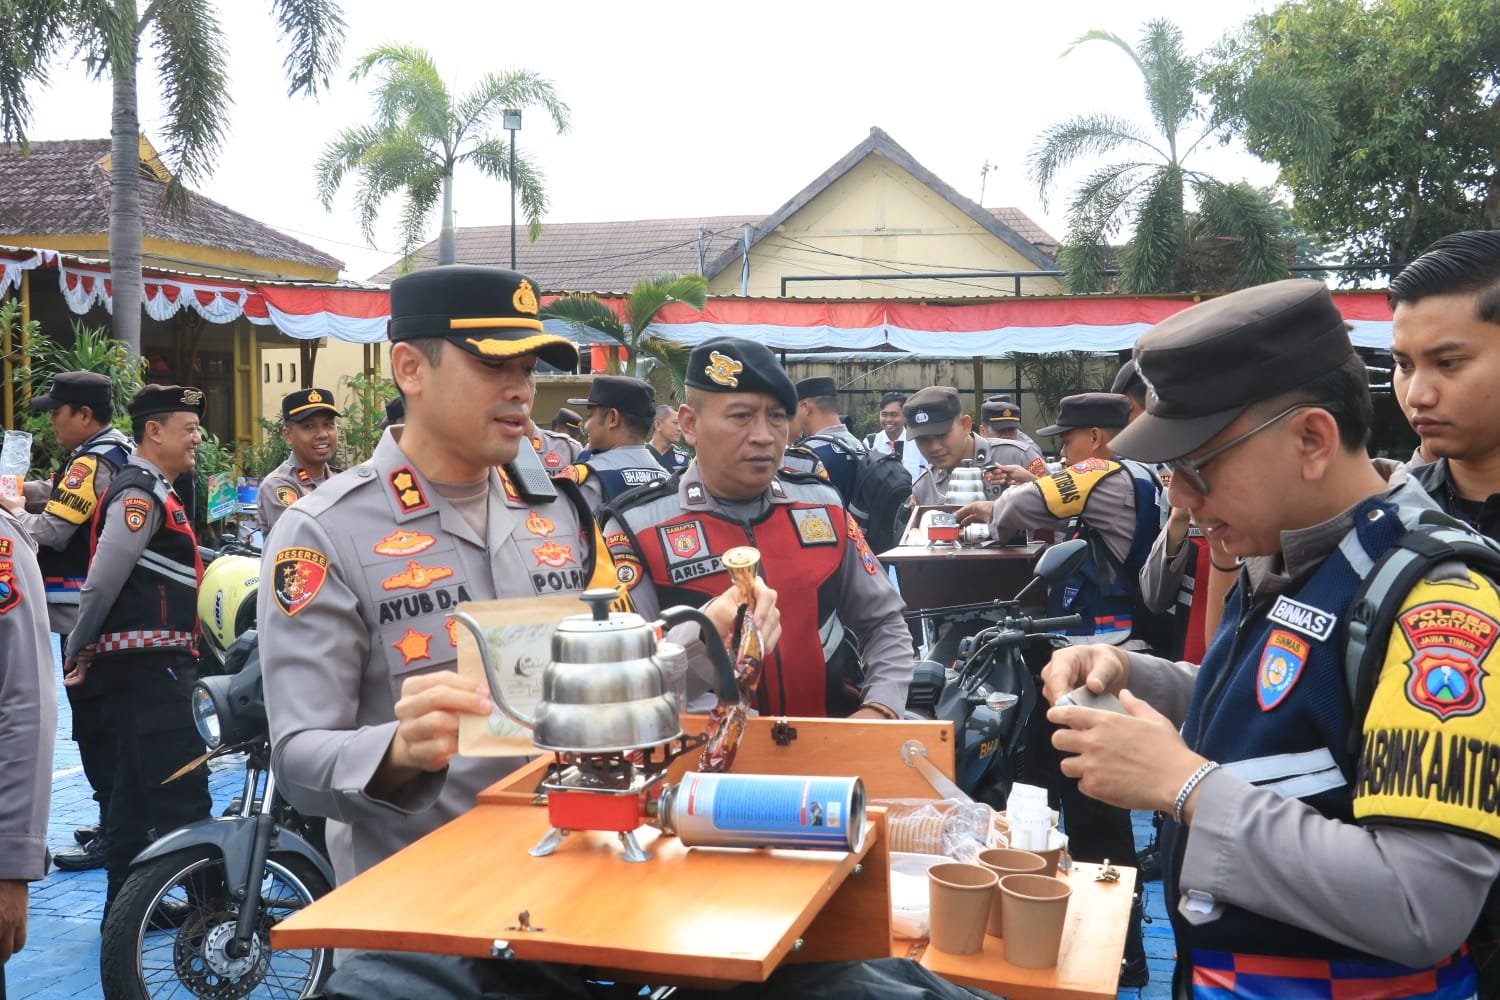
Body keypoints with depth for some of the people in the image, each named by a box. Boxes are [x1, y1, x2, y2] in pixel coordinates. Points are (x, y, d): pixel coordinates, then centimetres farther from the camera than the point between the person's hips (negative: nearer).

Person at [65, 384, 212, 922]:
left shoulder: (151, 489, 19)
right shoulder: (140, 492, -13)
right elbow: (103, 580, -17)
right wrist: (78, 652, -11)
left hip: (146, 661, 11)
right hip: (150, 660, -11)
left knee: (136, 787, 14)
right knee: (182, 788, -9)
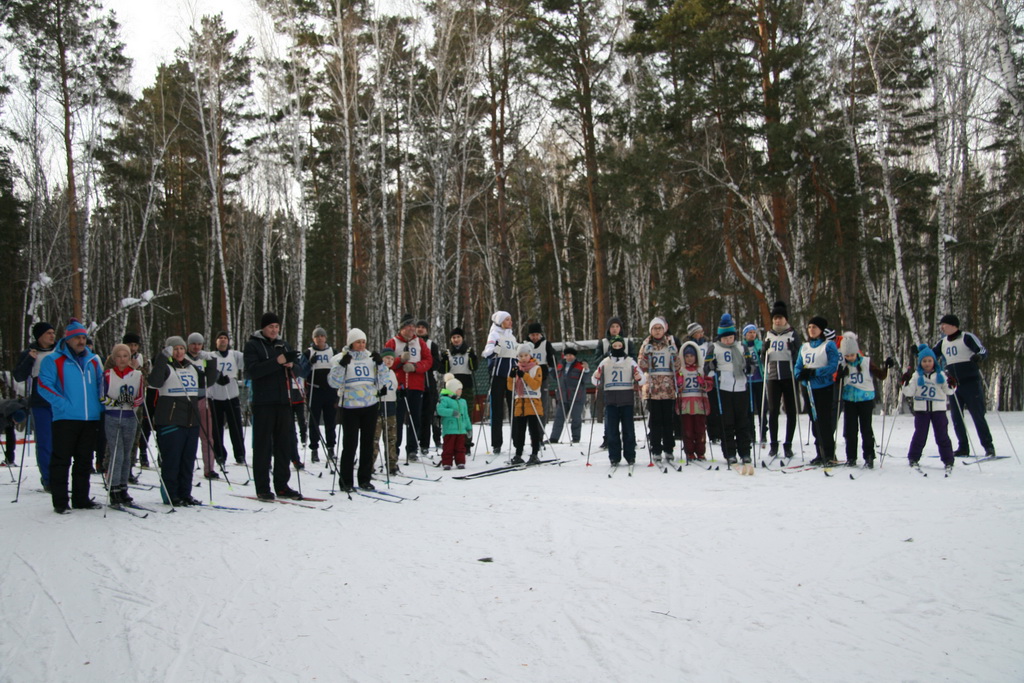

[What you need to do]
Can you copy these rows word for word, leaving the pictures out of your answer?

[Answer space]
Body keypoints with depth for some of the people in the image, each named by a box. Boxes are [x1, y1, x2, y2] in pixel coordinates. Points are (x, y, d): pixel coordinates, then centimetres farther from the camera than the point between the person's hips (negative: nearer).

Person at [65, 384, 212, 922]:
left shoulder: (151, 489, 19)
right shoulder: (140, 492, -13)
right elbow: (103, 580, -17)
right wrist: (78, 652, -11)
left hip: (146, 661, 11)
right hip: (150, 660, -11)
left knee: (136, 787, 14)
right knee: (182, 788, -9)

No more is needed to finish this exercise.